Lady next to me is getting american flags airburshed on her nails. god bless the ghetto.
there's a taquito in the driveway. If it's not yours I'm going to eat it.
He was taking the caps off the vodka bottles and throwing them out the window so we'd have to finish them. Engineers have the best logic.
Dont forget the glove box taco bell stash i saved for drunk us.
he ran through my sliding door
in his defense that door gets complicated after 10 beers
Hey, this is Travis. I just so intelligently deduced that I am in a college dorm somewhere in western oregon. Probably WOU, based on the process of elimination.
Im fairly sure two chicks roofied me last night. Suckers. I love free drugs.
Lets both be adults and never talk about last night again.
If I was home I'd be ouija boarding the fuck out of the house, haven't been this high since that day
Thanks for the bagel and the sex.
My booty call is in the theater watching Deadpool right now.

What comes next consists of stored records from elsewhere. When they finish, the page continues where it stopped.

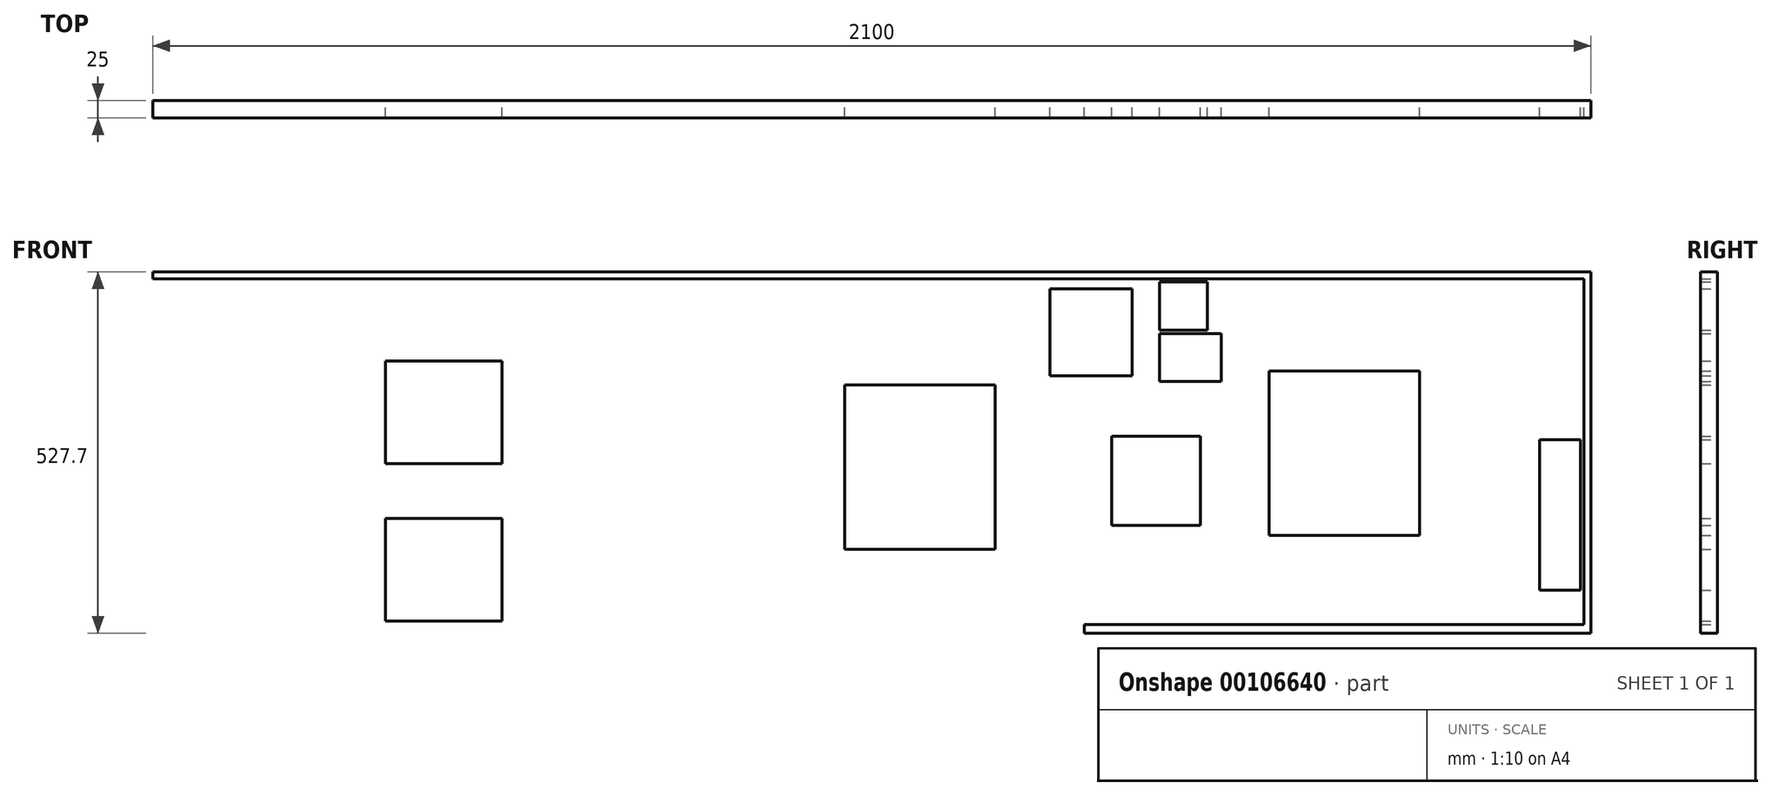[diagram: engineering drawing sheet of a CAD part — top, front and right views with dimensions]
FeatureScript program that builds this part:
annotation { "Feature Type Name" : "Feature", "Feature Type Description" : "" }
export const myFeature = defineFeature(function(context is Context, id is Id, definition is map)
    precondition{}
    {
        {
            var Q0;
            Q0=qCreatedBy(makeId("Front.planeOp"),FACE);
            var sketch = newSketch(context, id + "F0", { "sketchPlane" : qUnion([Q0])});
            skLineSegment(sketch, "E0.bottom", {"start": v(220, -120) * mm, "end": v(0, -120) * mm});
            skLineSegment(sketch, "E0.top", {"start": v(220, 120) * mm, "end": v(0, 120) * mm});
            skLineSegment(sketch, "E0.left", {"start": v(220, -120) * mm, "end": v(220, 120) * mm});
            skLineSegment(sketch, "E0.right", {"start": v(0, -120) * mm, "end": v(0, 120) * mm});
            skPoint(sketch, "E0.middle", {"position": v(110, 0) * mm});
            skLineSegment(sketch, "E1.bottom", {"start": v(470, 255) * mm, "end": v(-1630, 255) * mm});
            skLineSegment(sketch, "E1.top", {"start": v(470, 265) * mm, "end": v(-1630, 265) * mm});
            skLineSegment(sketch, "E1.left", {"start": v(470, 255) * mm, "end": v(470, 265) * mm});
            skLineSegment(sketch, "E1.right", {"start": v(-1630, 255) * mm, "end": v(-1630, 265) * mm});
            skLineSegment(sketch, "E2.bottom", {"start": v(-230, 25) * mm, "end": v(-100, 25) * mm});
            skLineSegment(sketch, "E2.top", {"start": v(-230, -105) * mm, "end": v(-100, -105) * mm});
            skLineSegment(sketch, "E2.left", {"start": v(-230, 25) * mm, "end": v(-230, -105) * mm});
            skLineSegment(sketch, "E2.right", {"start": v(-100, 25) * mm, "end": v(-100, -105) * mm});
            skLineSegment(sketch, "E3.bottom", {"start": v(-320, 240) * mm, "end": v(-200, 240) * mm});
            skLineSegment(sketch, "E3.top", {"start": v(-320, 113) * mm, "end": v(-200, 113) * mm});
            skLineSegment(sketch, "E3.left", {"start": v(-320, 240) * mm, "end": v(-320, 113) * mm});
            skLineSegment(sketch, "E3.right", {"start": v(-200, 240) * mm, "end": v(-200, 113) * mm});
            skLineSegment(sketch, "E4.bottom", {"start": v(-160, 175) * mm, "end": v(-70, 175) * mm});
            skLineSegment(sketch, "E4.top", {"start": v(-160, 105) * mm, "end": v(-70, 105) * mm});
            skLineSegment(sketch, "E4.left", {"start": v(-160, 175) * mm, "end": v(-160, 105) * mm});
            skLineSegment(sketch, "E4.right", {"start": v(-70, 175) * mm, "end": v(-70, 105) * mm});
            skLineSegment(sketch, "E5.bottom", {"start": v(-160, 250) * mm, "end": v(-90, 250) * mm});
            skLineSegment(sketch, "E5.top", {"start": v(-160, 180) * mm, "end": v(-90, 180) * mm});
            skLineSegment(sketch, "E5.left", {"start": v(-160, 250) * mm, "end": v(-160, 180) * mm});
            skLineSegment(sketch, "E5.right", {"start": v(-90, 250) * mm, "end": v(-90, 180) * mm});
            skLineSegment(sketch, "E6.bottom", {"start": v(-270, -250) * mm, "end": v(470, -250) * mm});
            skLineSegment(sketch, "E6.top", {"start": v(-270, -262.7) * mm, "end": v(470, -262.7) * mm});
            skLineSegment(sketch, "E6.left", {"start": v(-270, -250) * mm, "end": v(-270, -262.7) * mm});
            skLineSegment(sketch, "E6.right", {"start": v(470, -250) * mm, "end": v(470, -262.7) * mm});
            skLineSegment(sketch, "E7.bottom", {"start": v(470, 265) * mm, "end": v(460, 265) * mm});
            skLineSegment(sketch, "E7.top", {"start": v(470, -262.7) * mm, "end": v(460, -262.7) * mm});
            skLineSegment(sketch, "E7.left", {"start": v(470, 265) * mm, "end": v(470, -262.7) * mm});
            skLineSegment(sketch, "E7.right", {"start": v(460, 265) * mm, "end": v(460, -262.7) * mm});
            skLineSegment(sketch, "E8.bottom", {"start": v(395, 20) * mm, "end": v(455, 20) * mm});
            skLineSegment(sketch, "E8.top", {"start": v(395, -200) * mm, "end": v(455, -200) * mm});
            skLineSegment(sketch, "E8.left", {"start": v(395, 20) * mm, "end": v(395, -200) * mm});
            skLineSegment(sketch, "E8.right", {"start": v(455, 20) * mm, "end": v(455, -200) * mm});
            skLineSegment(sketch, "E9.bottom", {"start": v(-400, -140) * mm, "end": v(-620, -140) * mm});
            skLineSegment(sketch, "E9.top", {"start": v(-400, 100) * mm, "end": v(-620, 100) * mm});
            skLineSegment(sketch, "E9.left", {"start": v(-400, -140) * mm, "end": v(-400, 100) * mm});
            skLineSegment(sketch, "E9.right", {"start": v(-620, -140) * mm, "end": v(-620, 100) * mm});
            skLineSegment(sketch, "E10.bottom", {"start": v(-1290, 135) * mm, "end": v(-1120, 135) * mm});
            skLineSegment(sketch, "E10.top", {"start": v(-1290, -15) * mm, "end": v(-1120, -15) * mm});
            skLineSegment(sketch, "E10.left", {"start": v(-1290, 135) * mm, "end": v(-1290, -15) * mm});
            skLineSegment(sketch, "E10.right", {"start": v(-1120, 135) * mm, "end": v(-1120, -15) * mm});
            skLineSegment(sketch, "E11.bottom", {"start": v(-1290, -95) * mm, "end": v(-1120, -95) * mm});
            skLineSegment(sketch, "E11.top", {"start": v(-1290, -245) * mm, "end": v(-1120, -245) * mm});
            skLineSegment(sketch, "E11.left", {"start": v(-1290, -95) * mm, "end": v(-1290, -245) * mm});
            skLineSegment(sketch, "E11.right", {"start": v(-1120, -95) * mm, "end": v(-1120, -245) * mm});
            skSolve(sketch);
        }
        {
            var Q0;
            Q0=qSketchRegion(id+"F0",true);
            extrude(context, id + "F1", {"entities" : qUnion([Q0]), "depth" : 25 * mm});
        }
    });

Never though comics would work against me.
Last time I "ran into him" I ended up with the clap and had to explain why the ladder was missing from the garage.
I'm high on the exercise bike at the gym. I feel like Lance Armstrong
I'm fucking camped out by the bathrooms. I think the poopatrator is in there. Wtf is my life
Almost an end to the saga.
After we fucked we sat in bed and watched Charlie St. Cloud and he fed me ice cream. It was probably the most romantic thing I've ever done.